• [AIM OF THE TASK]
Answer these about the forum thread below on modeling one's own house:
1. What siding and windows were used on the model of the childhood home?
2. What is the name given for CSX Al's company that makes turntables?
3. Up through what year did the N gauge layout have the scratchbuilt subdivision?

• [READING TEXT]
=== Section Start ===

Here's a view of my old house in Pennsylvania that I'm going to model some day. You can see the measuring stick in this picture.
This is a model of my childhood home. Its constructed with Evergreen clapboard siding and Grandt Line windows.
Wow. Spectacular. It'sperfect, Richard E. You have more than a model there, though; there is a happy, peaceful atmosphere one can feel, IMHO. And I love the neatly cropped hedge, just like we had along our home, too, way-back-when.
Frank M.
dk, I think you are right. CSXal is the guy I was thinking of that I saw first who had done it.
Nice work there Walt. Ihad no idea you were doing it too.
I think CSXal is making turn tables now too. Is that right?
.....
Dennis
Yes, CSX Al is making turntables. I think his company is called "Millhouse Studios". Also, he did build a model of his own house. He posted it somewhere, along with an actual picture of the real house, and you can't tell the difference. Absolutely a fabulous job. Oh if only I had the ablity and patience. Hopefully Al will see this thread and repost the pics, they are worth seeing again.
REV
Thanks REV for the kind words. I missed this thread, so a bit late but here is the model I did of my house.
Here is the model
Here is a photo with the scenery done around it.
Here is a link of the how to on my webpage
http://home.roadrunner.com/~st...zphoto/Ourhouse.html
This is the model of our house that I built last winter.
I really like this! And it inspires me to make sure that I do one of our previous home, and maybe this one. The roof line on the former was much simpler than this one has. Now all you have to do is say "Betelgeuse" three times and see what happens. Could be fun...
I plan to do so on my current O-gauge layout. Up through 2005 my N gauge layout had an entire scratchbuilt subdivision of every home my grandparents had had, the various houses the various houses I lived in growing up, the four houses I have owned, and each of the houses owned by my sons. Interestingly, I had a Faller car system garbage truck that would run and stop up and down the steets and a school bus that would drive through it, too.

=== Section End ===

• [AVAILABLE DATA]

=== Section Start ===

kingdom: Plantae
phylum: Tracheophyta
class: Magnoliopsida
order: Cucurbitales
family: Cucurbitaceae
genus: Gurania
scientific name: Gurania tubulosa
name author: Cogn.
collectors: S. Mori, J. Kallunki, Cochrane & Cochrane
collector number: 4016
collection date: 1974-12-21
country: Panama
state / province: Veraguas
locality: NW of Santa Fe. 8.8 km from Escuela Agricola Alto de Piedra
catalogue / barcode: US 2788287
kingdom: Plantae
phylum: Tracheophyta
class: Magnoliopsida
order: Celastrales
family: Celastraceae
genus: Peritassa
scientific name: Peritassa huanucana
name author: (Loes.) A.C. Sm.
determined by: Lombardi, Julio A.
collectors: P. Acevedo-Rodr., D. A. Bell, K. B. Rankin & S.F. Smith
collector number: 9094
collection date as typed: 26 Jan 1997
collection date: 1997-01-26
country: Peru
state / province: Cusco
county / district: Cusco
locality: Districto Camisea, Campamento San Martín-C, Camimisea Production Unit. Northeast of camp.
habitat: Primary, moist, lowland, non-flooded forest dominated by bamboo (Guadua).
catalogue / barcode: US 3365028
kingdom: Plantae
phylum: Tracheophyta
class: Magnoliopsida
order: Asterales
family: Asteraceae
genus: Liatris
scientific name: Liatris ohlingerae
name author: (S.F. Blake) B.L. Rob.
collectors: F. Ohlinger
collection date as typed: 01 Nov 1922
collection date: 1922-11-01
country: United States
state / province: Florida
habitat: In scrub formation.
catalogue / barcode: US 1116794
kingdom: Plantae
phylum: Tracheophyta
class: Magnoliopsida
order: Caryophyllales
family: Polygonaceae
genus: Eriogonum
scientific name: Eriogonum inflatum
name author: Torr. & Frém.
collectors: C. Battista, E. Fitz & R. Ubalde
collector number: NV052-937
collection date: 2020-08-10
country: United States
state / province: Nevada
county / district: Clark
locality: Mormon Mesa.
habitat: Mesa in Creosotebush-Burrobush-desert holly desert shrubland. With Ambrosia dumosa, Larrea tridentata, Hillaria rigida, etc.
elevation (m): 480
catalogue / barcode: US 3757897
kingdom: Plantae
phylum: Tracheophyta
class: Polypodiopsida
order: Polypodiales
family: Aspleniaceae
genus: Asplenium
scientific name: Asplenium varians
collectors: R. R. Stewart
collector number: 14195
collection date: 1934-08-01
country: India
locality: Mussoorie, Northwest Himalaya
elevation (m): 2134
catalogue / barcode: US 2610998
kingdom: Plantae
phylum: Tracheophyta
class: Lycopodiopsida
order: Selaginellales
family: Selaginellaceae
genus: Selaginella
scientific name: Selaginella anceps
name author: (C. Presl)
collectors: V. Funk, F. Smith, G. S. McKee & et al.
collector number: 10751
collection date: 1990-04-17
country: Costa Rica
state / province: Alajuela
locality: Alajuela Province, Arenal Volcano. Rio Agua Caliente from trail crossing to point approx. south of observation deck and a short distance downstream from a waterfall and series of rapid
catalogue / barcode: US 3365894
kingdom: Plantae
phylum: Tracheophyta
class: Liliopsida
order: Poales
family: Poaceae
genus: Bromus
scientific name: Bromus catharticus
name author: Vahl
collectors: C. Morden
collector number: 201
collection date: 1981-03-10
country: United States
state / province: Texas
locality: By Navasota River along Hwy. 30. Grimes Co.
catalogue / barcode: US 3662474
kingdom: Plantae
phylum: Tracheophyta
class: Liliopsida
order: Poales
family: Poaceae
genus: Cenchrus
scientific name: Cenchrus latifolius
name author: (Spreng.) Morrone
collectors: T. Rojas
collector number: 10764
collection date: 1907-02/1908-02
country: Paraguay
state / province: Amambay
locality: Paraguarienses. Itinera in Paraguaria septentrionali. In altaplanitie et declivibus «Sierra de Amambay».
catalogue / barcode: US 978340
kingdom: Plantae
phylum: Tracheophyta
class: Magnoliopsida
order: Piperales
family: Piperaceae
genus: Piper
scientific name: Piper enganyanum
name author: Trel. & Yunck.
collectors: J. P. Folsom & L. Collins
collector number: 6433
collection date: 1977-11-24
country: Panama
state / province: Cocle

=== Section End ===

• [ANSWER SECTION]
1. Evergreen clapboard siding and Grandt Line windows.
2. "Millhouse Studios."
3. 2005.